🤖 AI Summary
To address the performance degradation in zero-shot image matching caused by the absence of geometric priors, this paper introduces 3D Gaussian Splatting (3DGS) into semi-dense correspondence data generation for the first time, proposing a geometry-faithful synthesis framework. Our method enhances 3DGS reconstruction accuracy via depth optimization and geometric refinement, and enforces robust cross-view correspondence learning through an epipolar-constrained 2D–3D representation alignment mechanism. Furthermore, we design a self-supervised Gaussian attribute learning strategy to improve the geometric consistency of generated pseudo-labels. Experiments demonstrate that the synthesized correspondences reduce epipolar error by 40×, and the zero-shot matching performance achieves up to a 17.7% improvement across multiple public benchmarks—significantly outperforming state-of-the-art methods.
📝 Abstract
Learning-based image matching critically depends on large-scale, diverse, and geometrically accurate training data. 3D Gaussian Splatting (3DGS) enables photorealistic novel-view synthesis and thus is attractive for data generation. However, its geometric inaccuracies and biased depth rendering currently prevent robust correspondence labeling. To address this, we introduce MatchGS, the first framework designed to systematically correct and leverage 3DGS for robust, zero-shot image matching. Our approach is twofold: (1) a geometrically-faithful data generation pipeline that refines 3DGS geometry to produce highly precise correspondence labels, enabling the synthesis of a vast and diverse range of viewpoints without compromising rendering fidelity; and (2) a 2D-3D representation alignment strategy that infuses 3DGS' explicit 3D knowledge into the 2D matcher, guiding 2D semi-dense matchers to learn viewpoint-invariant 3D representations.

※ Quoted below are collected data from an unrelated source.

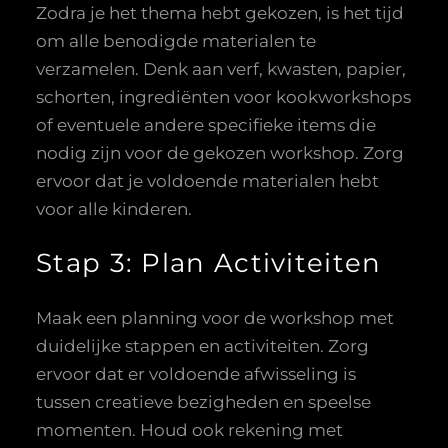
Zodra je het thema hebt gekozen, is het tijd
om alle benodigde materialen te
verzamelen. Denk aan verf, kwasten, papier,
schorten, ingrediënten voor kookworkshops
of eventuele andere specifieke items die
nodig zijn voor de gekozen workshop. Zorg
ervoor dat je voldoende materialen hebt
voor alle kinderen.
Stap 3: Plan Activiteiten
Maak een planning voor de workshop met
duidelijke stappen en activiteiten. Zorg
ervoor dat er voldoende afwisseling is
tussen creatieve bezigheden en speelse
momenten. Houd ook rekening met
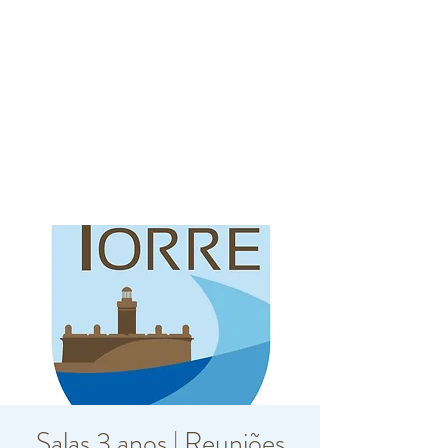
Salas 3 anos | Reuniões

Our generated ground-truth correspondences reduce the epipolar error by up to 40 times compared to existing datasets, enable supervision under extreme viewpoint changes, and provide self-supervisory signals through Gaussian attributes. Consequently, state-of-the-art matchers trained solely on our data achieve significant zero-shot performance gains on public benchmarks, with improvements of up to 17.7%. Our work demonstrates that with proper geometric refinement, 3DGS can serve as a scalable, high-fidelity, and structurally-rich data source, paving the way for a new generation of robust zero-shot image matchers.